→ **Exercise goal**: Copy each line exactly, starting with the one that contains "left eye: (880, 611)" and stopping after the last line of the material below, with nothing else.

→ **Material for this task**:
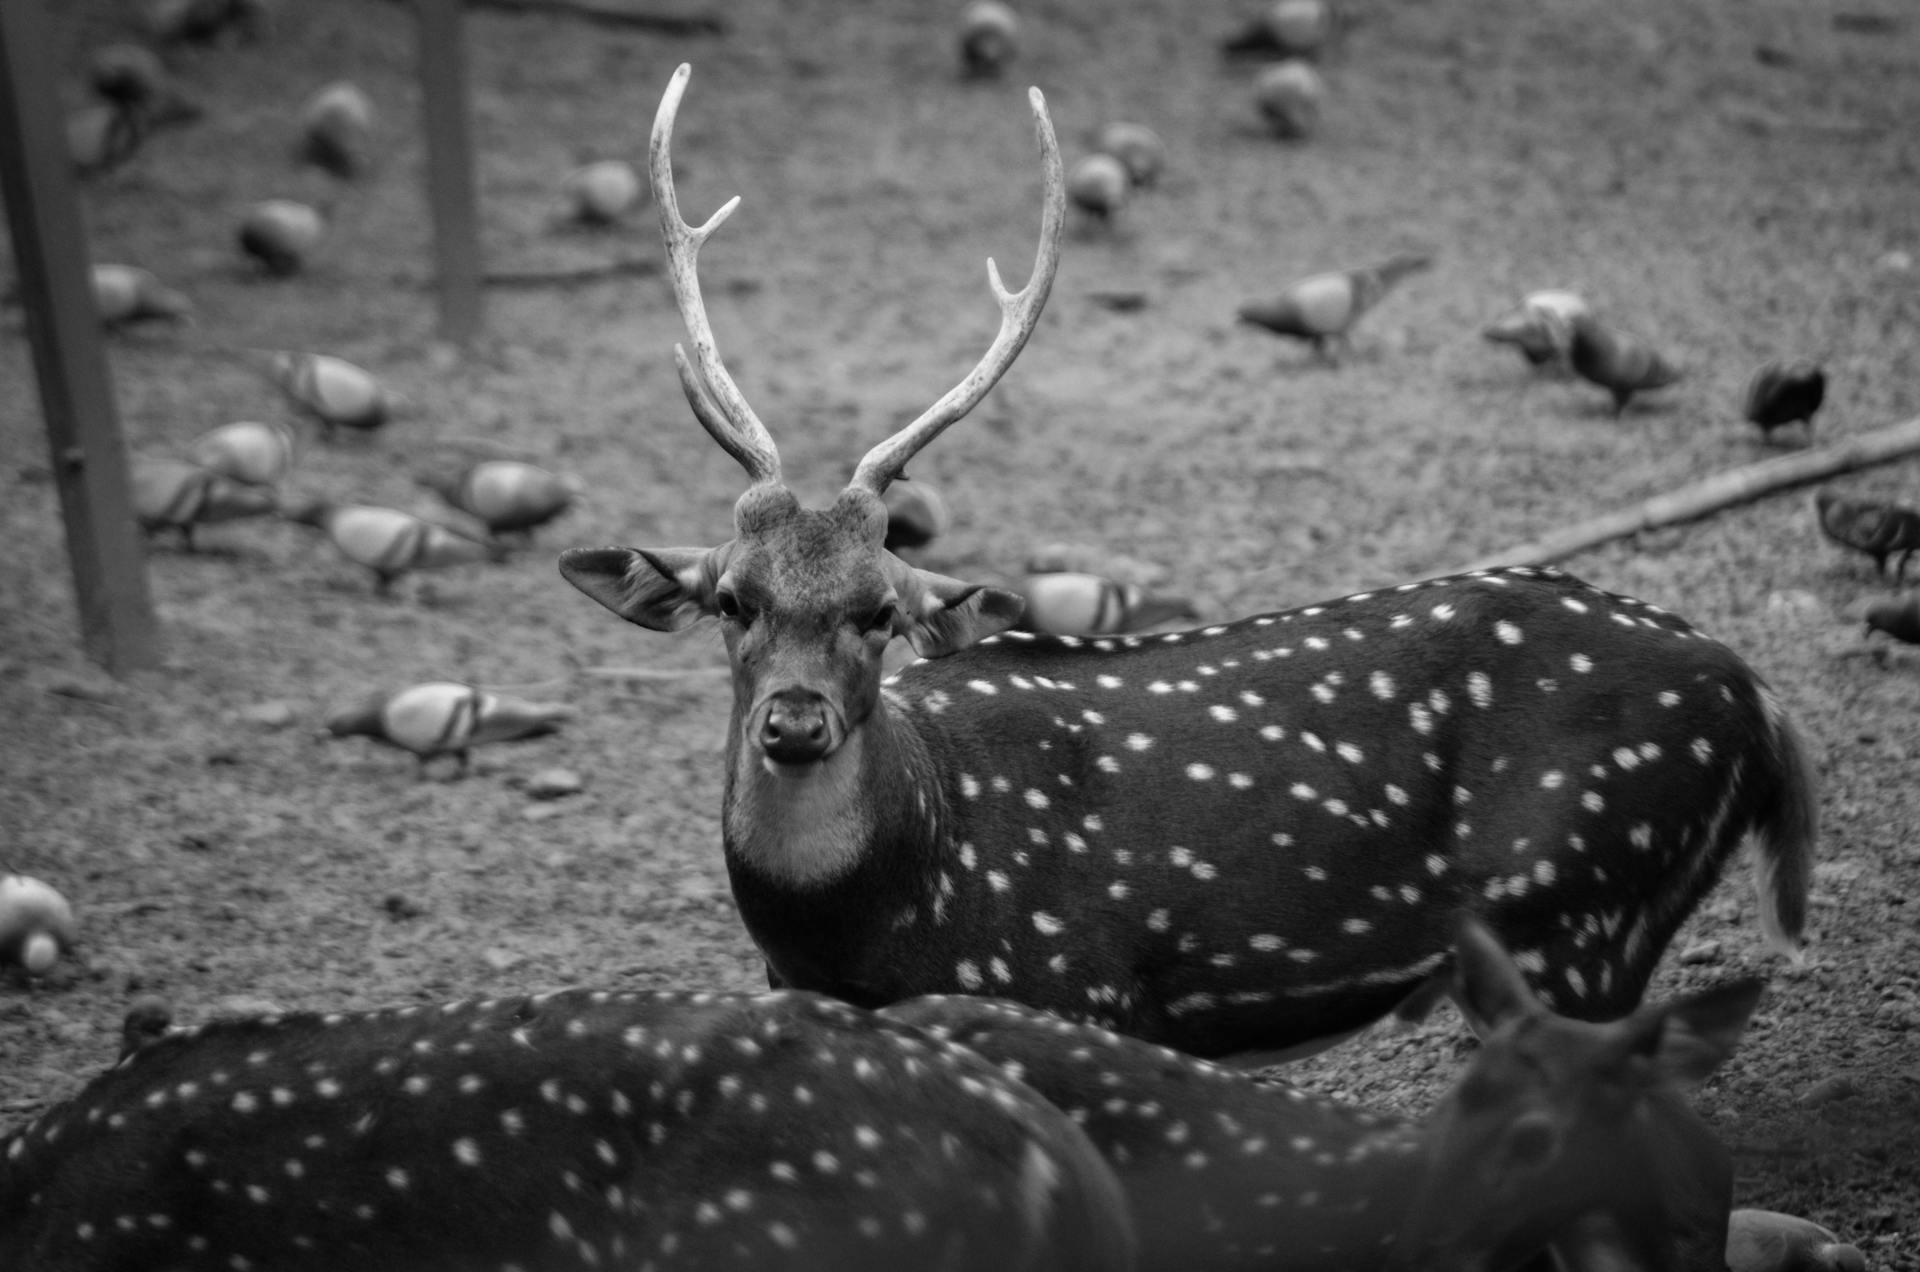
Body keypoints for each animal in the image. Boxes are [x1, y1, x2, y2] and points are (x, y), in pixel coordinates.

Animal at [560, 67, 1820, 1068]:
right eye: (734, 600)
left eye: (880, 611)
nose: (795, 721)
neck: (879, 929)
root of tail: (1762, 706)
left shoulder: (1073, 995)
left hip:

→ **Result of this task**:
left eye: (880, 611)
nose: (795, 721)
neck: (879, 929)
root of tail: (1762, 706)
left shoulder: (1073, 995)
left hip:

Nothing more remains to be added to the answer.